Anılarını kaleme almam için çok ısrar etti. Kaç kez elinin altındaki yıpranmış klasörlerle yanıma geldi. Yazık ki, “ha bugün, ha yarın” diyerek o yoğun meşguliyetlerimin içinde bu fırsatı kaçırdım. Daha sonra anılarının bir kısmı birkaç gazetede yayımlandı… Derken Galeri Kültür’ün sahibi Remzi Halluma’nın 2007 baskı tarihli “Ayios Spiridon’un Çanları” adlı yarı belgesel romanının konusu oldu bu anılar. Ne ki, çok okunan bu kitap tatmin etmemişti onu. “Yaşadıklarım istediğim gibi yansıtılmadı” der, ben de onu “abi bu bir belgesel değil, yaşamının dramatize edildiği bir roman. Öyle kabul et bunu” diye yatıştırmaya çalışırdım.

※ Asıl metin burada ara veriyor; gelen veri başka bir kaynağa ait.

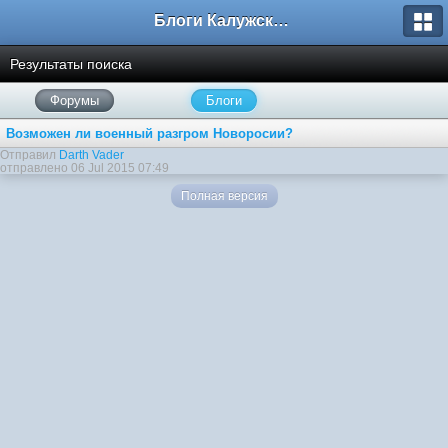
Блоги Калужского перекрестка
Результаты поиска
Форумы
Блоги
Возможен ли военный разгром Новоросии?
Отправил
Darth Vader
отправлено 06 Jul 2015 07:49
Полная версия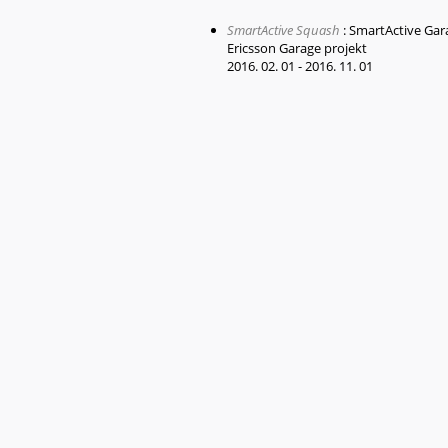
SmartActive Squash
:
SmartActive Gara
Ericsson Garage projekt
2016. 02. 01
-
2016. 11. 01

Türklere Rum saldırılarının başlatılması üzerine TMT’den önce örgütlenip kendi bölgesinde direnişi başlatan ve TMT kurulur kurulmaz da ilk üyeler arasında “Y-1” koduyla ant içen Tremeşeli’nin var oluş mücadelemizde çok özgün bir yeri vardır. Rıza Vuruşkan ve Kenan Coygun komutanların bu yakın ve güvenilir silah arkadaşı, o özgünlüğünü TMT çatısı altında da, ulusal direniş boyunca sürdürdü. Onun özel birliğinin, tıpkı Kuvay-i Milliye’nin ilk dönemlerinde Çerkez Ethem’in yönettiği dinamik ve çevik seyyare birliğini çağrıştıran özelliği vardı. Kendisi gibi gözüpek direnişçilerden oluşturduğu seyyar birlik, nerede sıkıntı varsa, canlar avuçta oraya koşardı. Nasıl ki nizami orduların olağanüstü eğitilmiş seçkin savaşçı birlikleri vardır, TMT’nin de özel Tremeşeli birliği vardı… Seçkin muharipler için bu birlikte görev almak bir ayrıcalıktı…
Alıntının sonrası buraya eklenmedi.